REQUIRED ACTION:
Each line from the one with "Picture 3: the" through the last line of the material is to be printed exactly; no other line and no picture belongs in the copy.

DATA FOR THE TASK:
────────────────────────────────────────

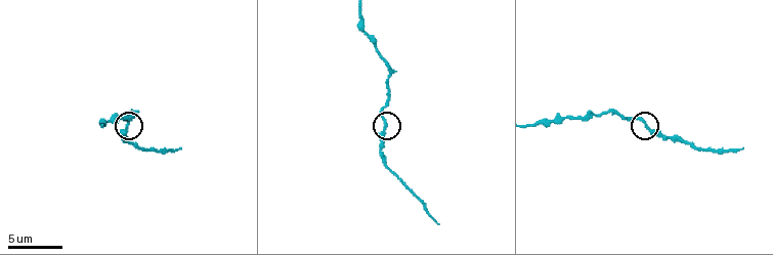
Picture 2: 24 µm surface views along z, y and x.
why='zoom in' act=look view=3d um=10 pic=2 at=(128, 129)

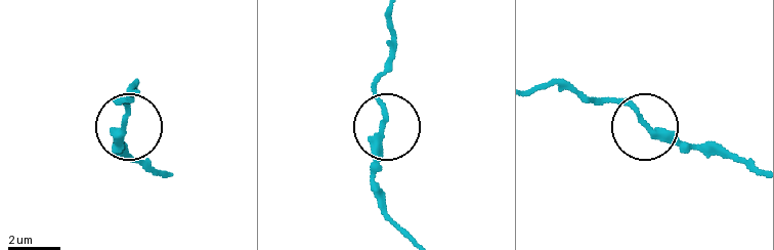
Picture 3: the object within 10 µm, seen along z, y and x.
act=look view=3d um=6 pic=3 at=(383, 127)

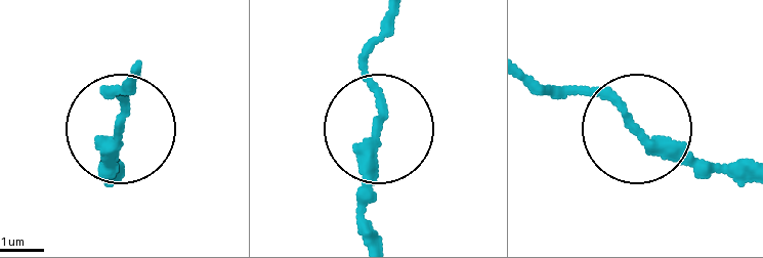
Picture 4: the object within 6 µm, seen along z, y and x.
act=pass found='one neuron here'

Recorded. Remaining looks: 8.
why='thick turns thin' act=look view=3d um=16 pic=1 at=(199, 118)

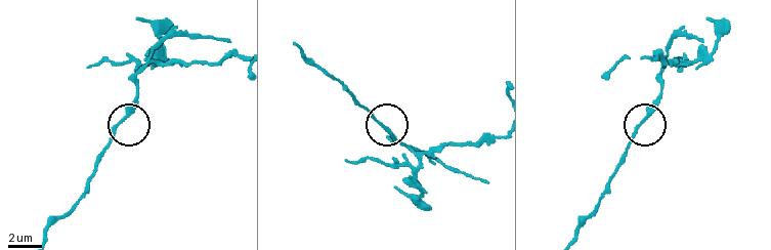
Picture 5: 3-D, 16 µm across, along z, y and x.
act=look view=3d um=10 pic=5 at=(122, 120)

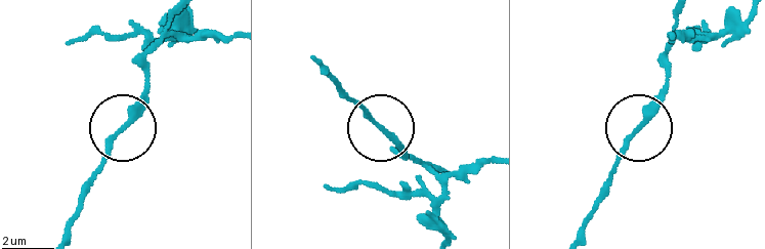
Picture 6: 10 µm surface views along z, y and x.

────────────────────────────────────────

RESPONSE AREA:
Picture 3: the object within 10 µm, seen along z, y and x.
act=look view=3d um=6 pic=3 at=(383, 127)

Picture 4: the object within 6 µm, seen along z, y and x.
act=pass found='one neuron here'

Recorded. Remaining looks: 8.
why='thick turns thin' act=look view=3d um=16 pic=1 at=(199, 118)

Picture 5: 3-D, 16 µm across, along z, y and x.
act=look view=3d um=10 pic=5 at=(122, 120)

Picture 6: 10 µm surface views along z, y and x.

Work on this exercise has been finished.